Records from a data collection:
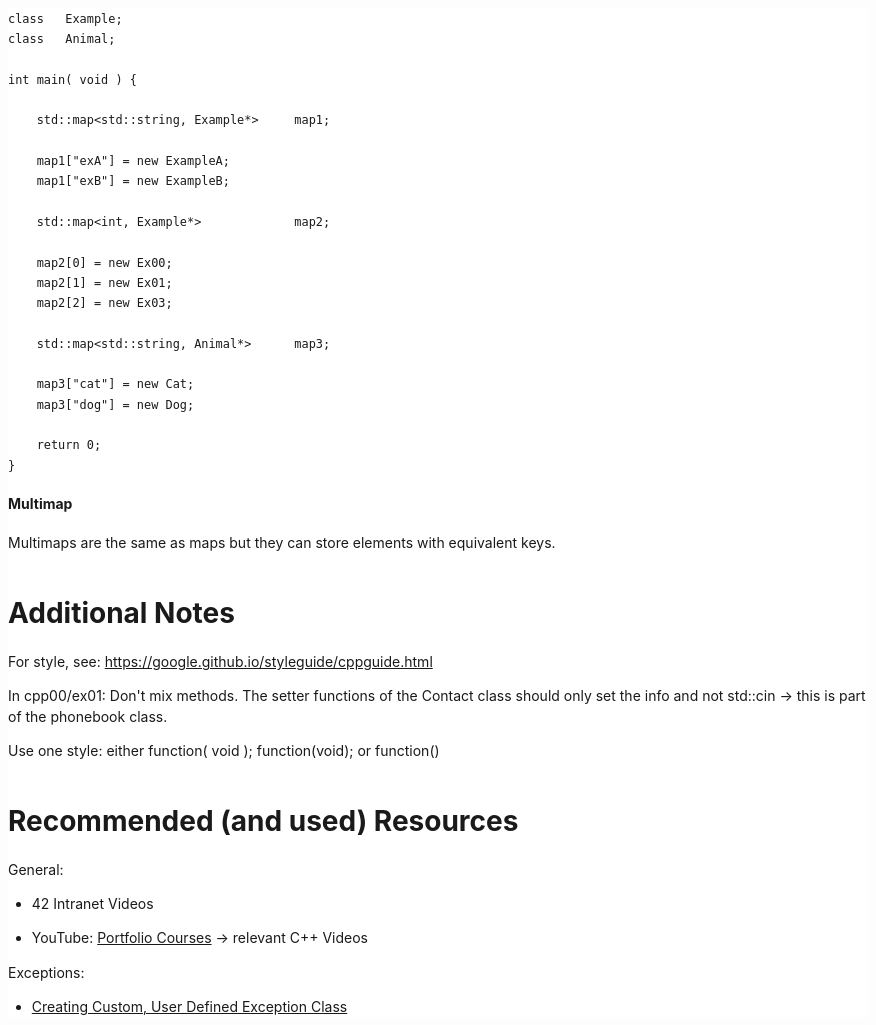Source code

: 	class	Example;
	class	Animal;

	int	main( void ) {

		std::map<std::string, Example*>		map1;

		map1["exA"] = new ExampleA;
		map1["exB"] = new ExampleB;

		std::map<int, Example*>				map2;

		map2[0] = new Ex00;
		map2[1] = new Ex01;
		map2[2] = new Ex03;

		std::map<std::string, Animal*>		map3;

		map3["cat"] = new Cat;
		map3["dog"] = new Dog;

		return 0;
	}

#### Multimap

Multimaps are the same as maps but they can store elements with equivalent keys.


# Additional Notes

For style, see: https://google.github.io/styleguide/cppguide.html

In cpp00/ex01: Don't mix methods. The setter functions of the Contact class should only set the info and not std::cin -> this is part of the phonebook class.

Use one style: either function( void ); function(void); or function()

# Recommended (and used) Resources

General:

- 42 Intranet Videos

- YouTube: [Portfolio Courses](https://www.youtube.com/@PortfolioCourses/playlists) -> relevant C++ Videos


Exceptions:

- [Creating Custom, User Defined Exception Class](https://www.youtube.com/watch?v=Ix05fozWn0A)


[def]: https://cplusplus.com/reference/stl/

# WHAT THE TASK ASKS
Whenever a line above includes the string "Videos", copy it.

# ANSWER FOR THIS EXERCISE
- 42 Intranet Videos
- YouTube: [Portfolio Courses](https://www.youtube.com/@PortfolioCourses/playlists) -> relevant C++ Videos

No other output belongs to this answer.